◆ **TEXTO PARA LEITURA**
**********

“A corrupção prejudica a capacidade das nações de prosperar e crescer”
Min. Celso de Mello
Breve intróito
Com origem norte-americana (willful blindness doctrine - traduzida para “doutrina da cegueira intencional”), a teoria da cegueira deliberada ou teoria do avestruz foi criada para situações em que o agente finge não conhecer a origem de bens, valores e direitos, com o intuito de auferir vantagens.
Sendo assim, para a aplicação de tal doutrina, mister que o agente tenha conhecimento da elevada possibilidade de que os bens, valores ou direitos sejam provenientes de crimes e que o agente tenha agido de modo indiferente a esse conhecimento. Pode-se afirmar, então, que a teoria visa punir àquele que se coloca, intencionalmente, em estado de desconhecimento ou ignorância, para não conhecer detalhadamente as circunstâncias fáticas de uma situação suspeita.
A teoria do avestruz e o dolo eventual
Entende-se por dolo eventual aquele em que o agente, mesmo sem querer, inicialmente determinado resultado, assume o risco de produzi-lo (art.18,inciso I, in fine, Código Penal brasileiro). Por tal motivo, parte da doutrina entende que o agente, no caso em questão, age com dolo eventual.
Não existe, pois, a possibilidade de se aplicar tal teoria aos crimes culposos, pois o escopo dessa doutrina é justamente o dolo eventual do agente, ao evitar o conhecimento da origem ilícita dos valores que estão envolvidos na transação comercial.
Caso prático nos EUA
É oportuno, também, mencionar a decisão da Suprema Corte dos Estados Unidos sobre a Conscious Avoidance Doctrine. Trata-se do caso “In re Aimster Copyright Litigation”. No caso em análise, a Corte Suprema firmou o entendimento de que, na hipótese de violação de direitos autorais, o acusado não poderia alegar em sua defesa que não tinha conhecimento ou condições de saber que os arquivos que tinha disponibilizado apresentavam violação de direitos autorais. Dessa maneira, a Suprema Corte afastou a alegação de ignorância do acusado em relação aos fatos, por entender que o acusado, de forma deliberada, manteve uma indiferença e um desconhecimento intencional da situação ocorrida e por isso responderia por contributory infringement (conduta de contribuir com a violação de direitos autorais).

**********

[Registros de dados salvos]
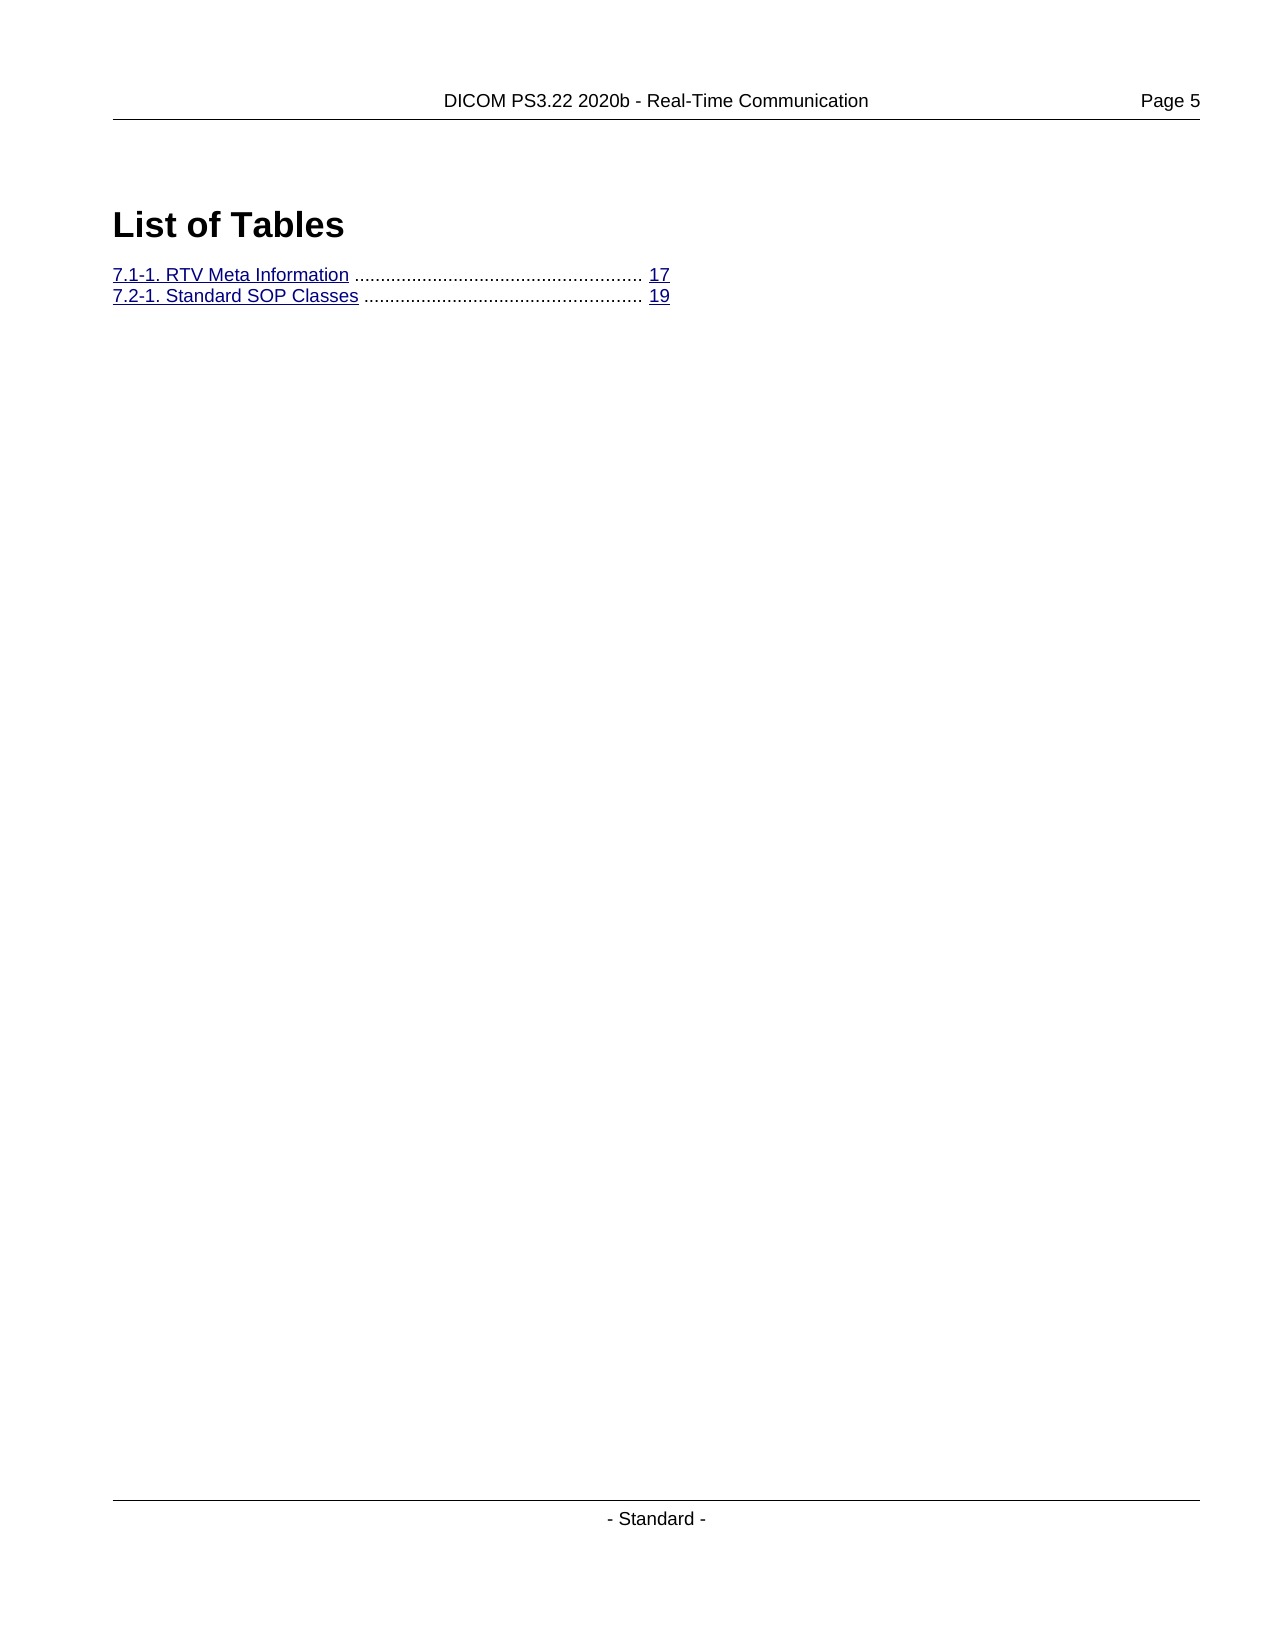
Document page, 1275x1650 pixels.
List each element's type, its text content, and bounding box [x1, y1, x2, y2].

text List of Tables [112, 204, 1200, 245]
text 7.2-1. Standard SOP Classes 0 [112, 285, 1175, 306]
text 7.1-1. RTV Meta Information 0 [112, 263, 1175, 285]
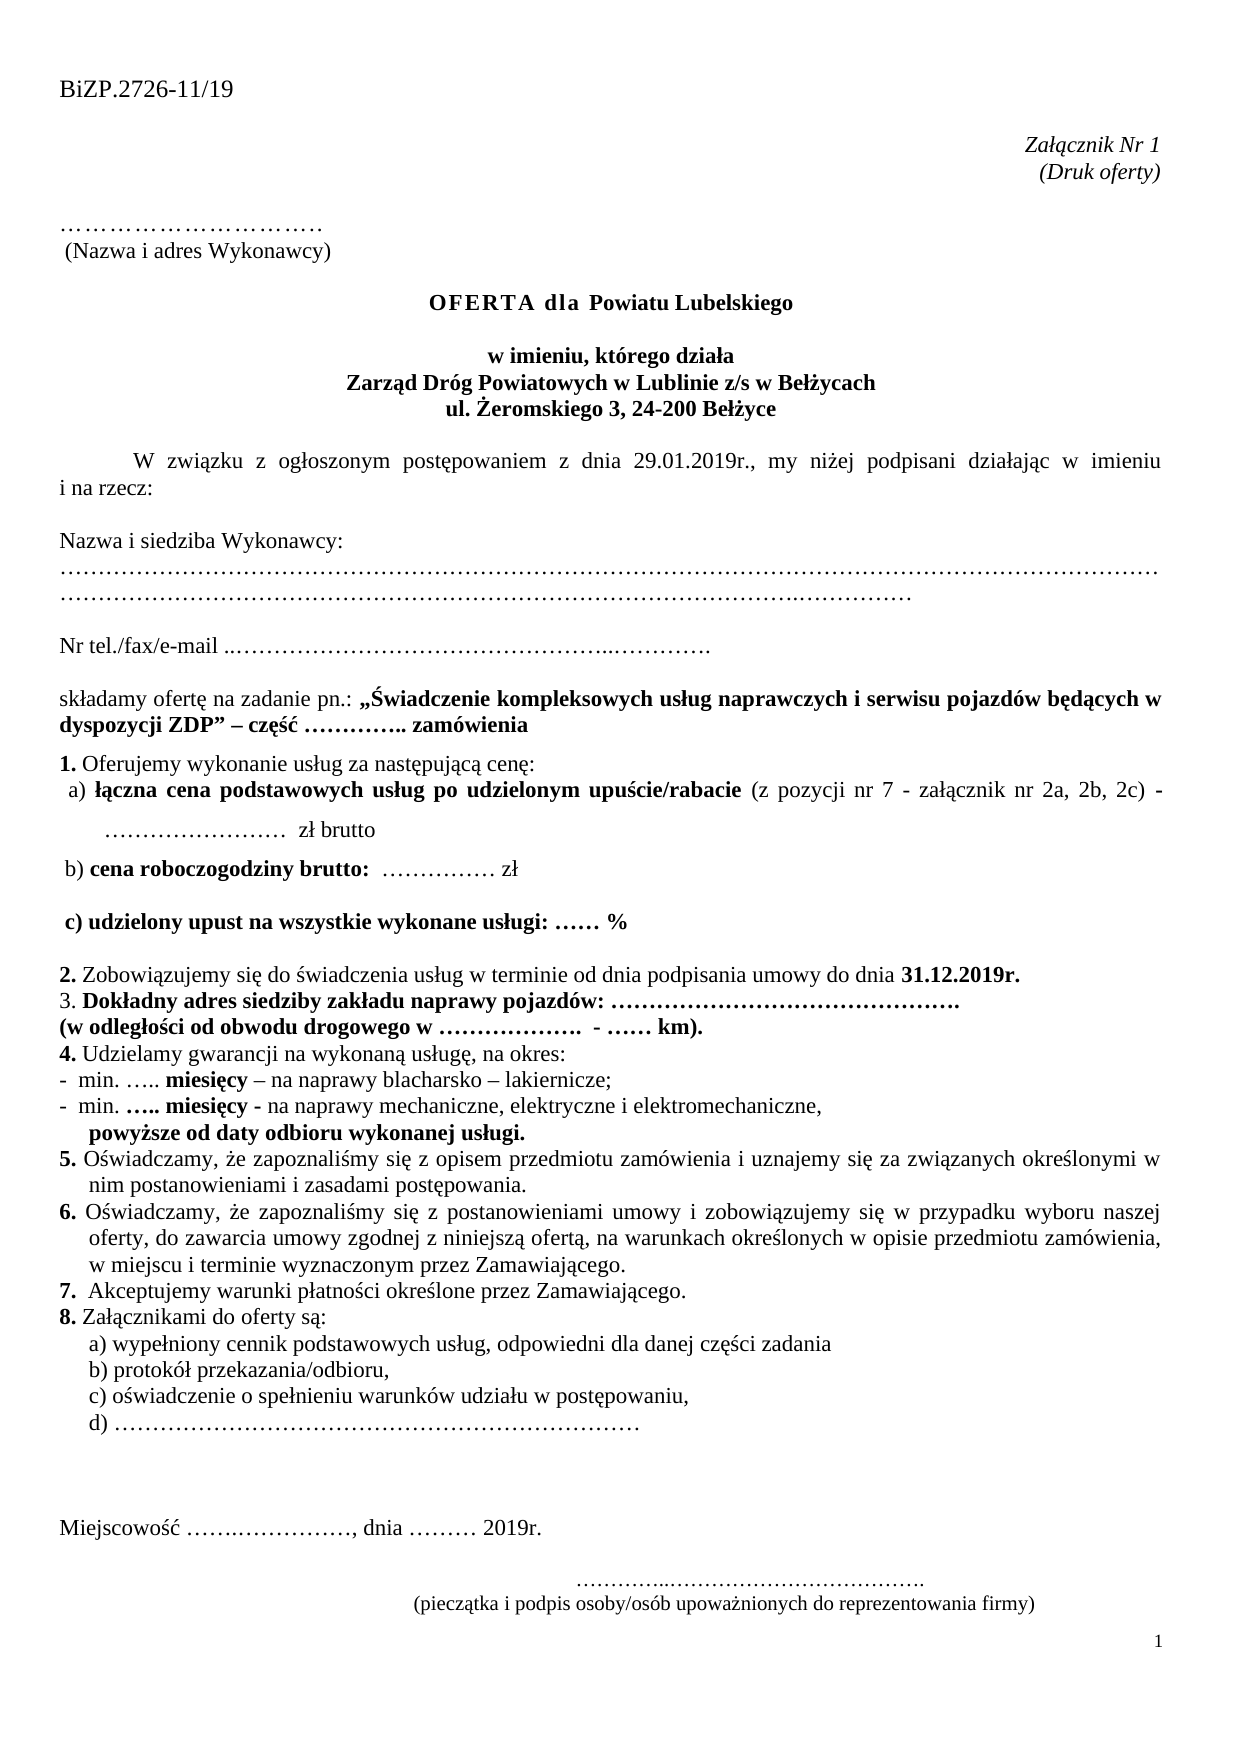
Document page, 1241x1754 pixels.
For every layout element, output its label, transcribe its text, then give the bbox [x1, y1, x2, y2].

text 7. Akceptujemy warunki płatności określone przez Zamawiającego. [59, 1277, 1163, 1303]
text Zarząd Dróg Powiatowych w Lublinie z/s w Bełżycach [59, 368, 1163, 395]
text OFERTA dla Powiatu Lubelskiego [59, 289, 1163, 316]
text b) cena roboczogodziny brutto: …………… zł [59, 855, 1163, 882]
text d) …………………………………………………………… [89, 1409, 1163, 1435]
text W związku z ogłoszonym postępowaniem z dnia 29.01.2019r., my niżej podpisani działając w imieniu i na rzecz: [59, 448, 1163, 500]
text w imieniu, którego działa [59, 342, 1163, 368]
text Nazwa i siedziba Wykonawcy: [59, 527, 1163, 553]
text Nr tel./fax/e-mail ..…………………………………………..…………. [59, 632, 1163, 658]
text a) wypełniony cennik podstawowych usług, odpowiedni dla danej części zadania [89, 1330, 1163, 1356]
text 4. Udzielamy gwarancji na wykonaną usługę, na okres: [59, 1040, 1163, 1066]
text Miejscowość …….……………, dnia ……… 2019r. [59, 1514, 1163, 1541]
subtitle - min. ….. miesięcy - na naprawy mechaniczne, elektryczne i elektromechaniczne, [59, 1092, 1163, 1119]
text 6. Oświadczamy, że zapoznaliśmy się z postanowieniami umowy i zobowiązujemy się w przypadku wyboru naszej oferty, do zawarcia umowy zgodnej z niniejszą ofertą, na warunkach określonych w opisie przedmiotu zamówienia, w miejscu i terminie wyznaczonym przez Zamawiającego. [59, 1198, 1163, 1277]
text 2. Zobowiązujemy się do świadczenia usług w terminie od dnia podpisania umowy do dnia 31.12.2019r. [59, 961, 1163, 987]
text a) łączna cena podstawowych usług po udzielonym upuście/rabacie (z pozycji nr 7 - załącznik nr 2a, 2b, 2c) - …………………… zł brutto [59, 776, 1163, 842]
text …………..………………………………. [502, 1567, 1163, 1591]
text ………………………….. [59, 210, 1163, 237]
text 1. Oferujemy wykonanie usług za następującą cenę: [59, 750, 1163, 776]
text c) oświadczenie o spełnieniu warunków udziału w postępowaniu, [89, 1382, 1163, 1409]
subtitle - min. ….. miesięcy – na naprawy blacharsko – lakiernicze; [59, 1066, 1163, 1092]
text 3. Dokładny adres siedziby zakładu naprawy pojazdów: ………………………………………. [59, 987, 1163, 1013]
text Załącznik Nr 1 [59, 131, 1163, 158]
text (Druk oferty) [44, 158, 1163, 184]
text b) protokół przekazania/odbioru, [89, 1356, 1163, 1382]
text składamy ofertę na zadanie pn.: „Świadczenie kompleksowych usług naprawczych i serwisu pojazdów będących w dyspozycji ZDP” – część ………….. zamówienia [59, 685, 1163, 737]
text (w odległości od obwodu drogowego w ………………. - …… km). [59, 1013, 1163, 1040]
text 8. Załącznikami do oferty są: [59, 1303, 1163, 1330]
text …………………………………………………………………………………………………………………………………………………………………………………………………………………….…………… [59, 553, 1163, 606]
text c) udzielony upust na wszystkie wykonane usługi: …… % [59, 908, 1163, 934]
text powyższe od daty odbioru wykonanej usługi. [59, 1119, 1163, 1145]
text ul. Żeromskiego 3, 24-200 Bełżyce [59, 395, 1163, 421]
text 5. Oświadczamy, że zapoznaliśmy się z opisem przedmiotu zamówienia i uznajemy się za związanych określonymi w nim postanowieniami i zasadami postępowania. [59, 1145, 1163, 1198]
text (pieczątka i podpis osoby/osób upoważnionych do reprezentowania firmy) [59, 1591, 1163, 1615]
text (Nazwa i adres Wykonawcy) [59, 237, 1163, 263]
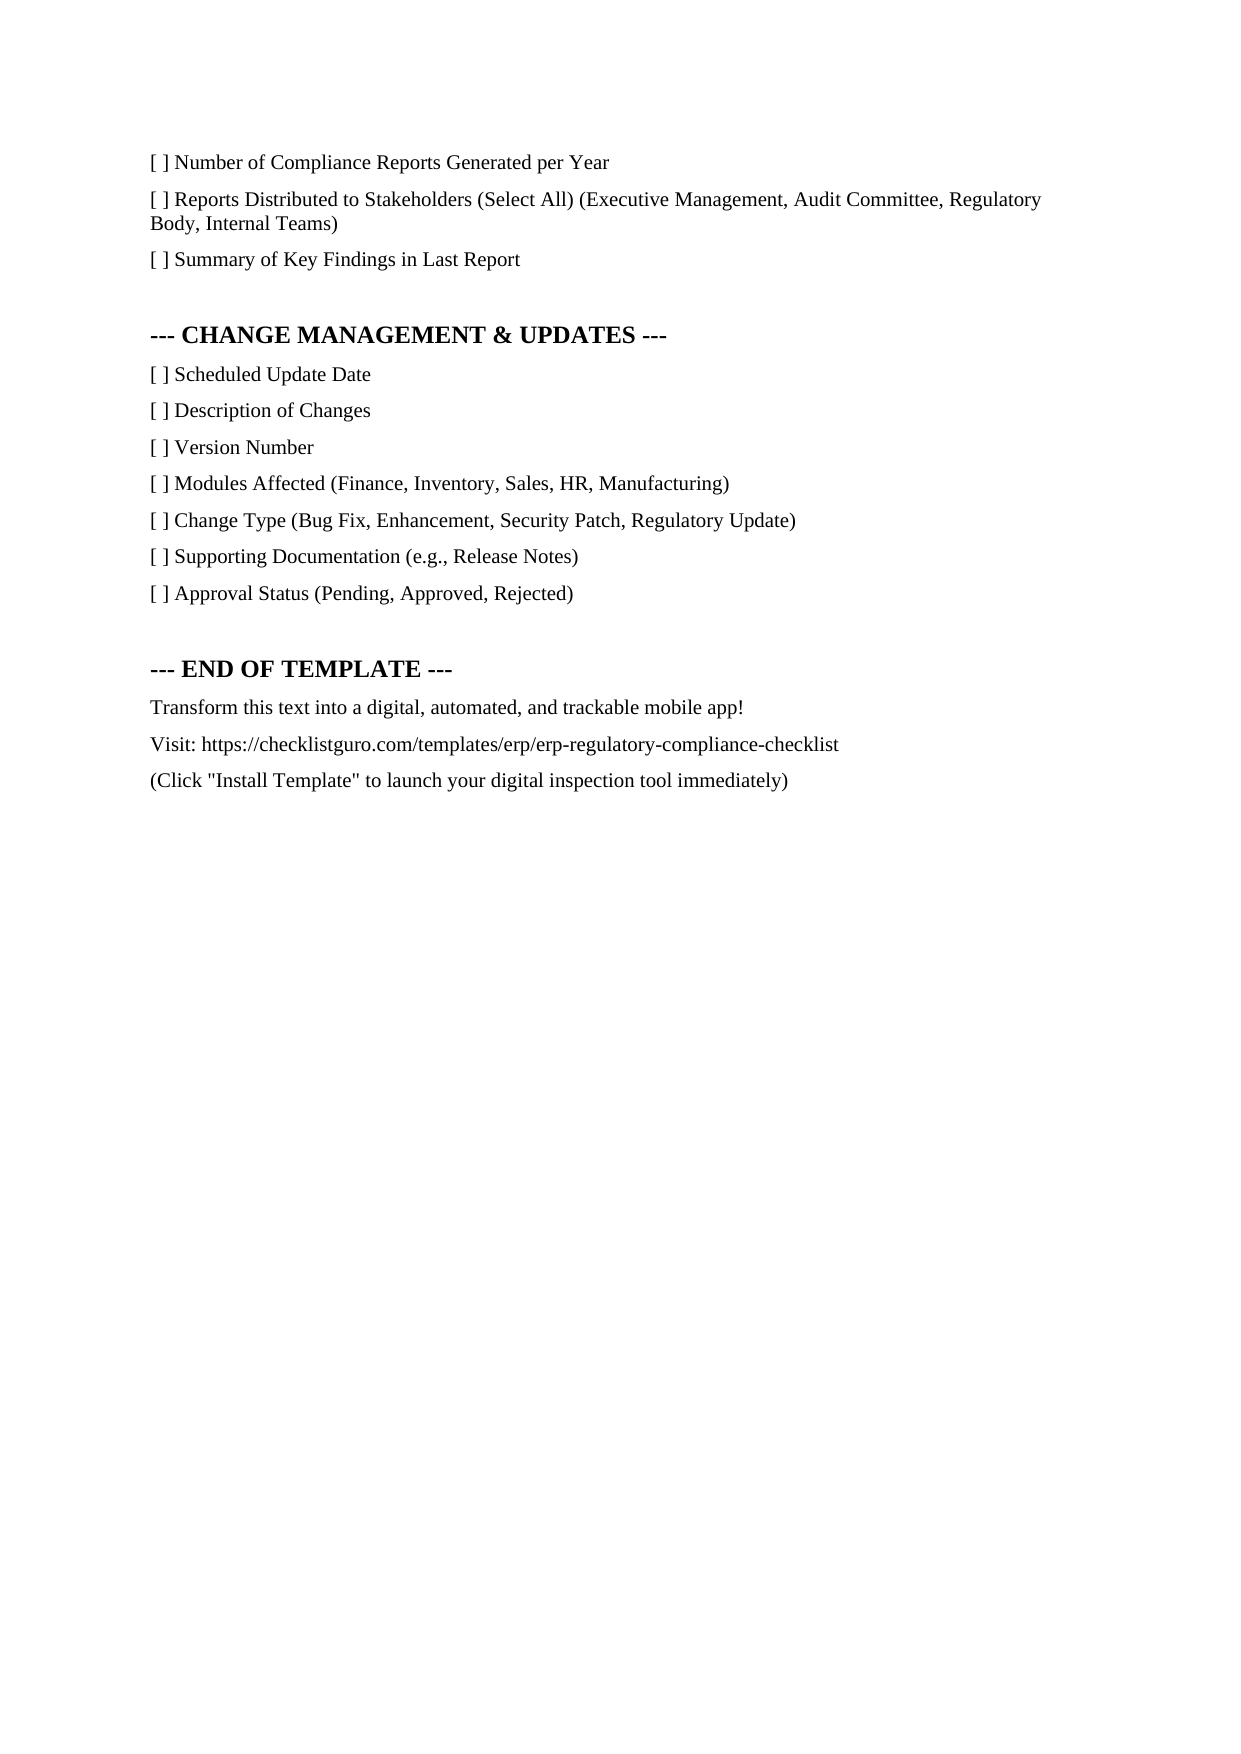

**********

◆ **TAREFAS DO EXERCÍCIO**
1 – De acordo com o texto sobre a teoria da cegueira deliberada, a que crimes essa teoria não pode ser aplicada?
2 – Escreva a continuação do texto sobre a teoria da cegueira deliberada a partir de sua última frase.
Os registros constituem material independente do texto sobre a teoria da cegueira deliberada.

◆ **RESULTADOS**
1 – Aos crimes culposos.

2 –
Eis um trecho da decisão:
“Cegueira voluntária é o conhecimento (...) é a situação em que o agente, sabendo ou suspeitando fortemente que ele está envolvido em negócios escusos ou ilícitos, toma medidas para se certificar que ele não vai adquirir o pleno conhecimento ou a exata natureza das transações realizadas para um intuito criminoso. Em United States v. Giovannetti (1990) restou estabelecido que o esforço deliberado para evitar o conhecimento da ilicitude é tudo que a lei exige para estabelecer a culpa do acusado.”
Casos práticos no Brasil
O caso mais conhecido sobre a teoria foi o assalto ao Banco Central. Em 2007, dois sócios de uma concessionária de Fortaleza foram condenados por lavagem de dinheiro por receberem um total de R$ 980 mil, em notas de R$ 50, pela venda de nove veículos a um mesmo comprador. A compra ocorreu na manha seguinte ao grande assalto ocorrido a uma das agências do BACEN na mesma Capital, em 2005. O juiz de primeira instância entendeu, à época, que não havia como os dois sócios desconhecerem a origem do dinheiro. Foi a primeira vez que a Justiça Federal aplicou a teoria no país.
Os dois sócios restaram absolvidos em segunda instância, o TRF 5ª Região entendeu que adotar que teoria da cegueira deliberada é quase que o mesmo que adotar uma responsabilidade penal objetiva no Brasil, exceção apenas permitida aos casos de crimes ambientais.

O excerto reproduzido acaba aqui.